* _AIM OF THE TASK_
Treat the line with "woonomgeving te verrijken." as the starting point. Write it out and every line after it through the end of the listing below, exactly.

:: DATA IN THIS EXERCISE

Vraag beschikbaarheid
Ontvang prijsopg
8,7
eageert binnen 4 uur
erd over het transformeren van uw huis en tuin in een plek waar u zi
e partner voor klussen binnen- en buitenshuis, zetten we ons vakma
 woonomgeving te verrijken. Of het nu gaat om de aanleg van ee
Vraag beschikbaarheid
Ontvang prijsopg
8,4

::::

* _EXERCISE RESULT_
 woonomgeving te verrijken. Of het nu gaat om de aanleg van ee
Vraag beschikbaarheid
Ontvang prijsopg
8,4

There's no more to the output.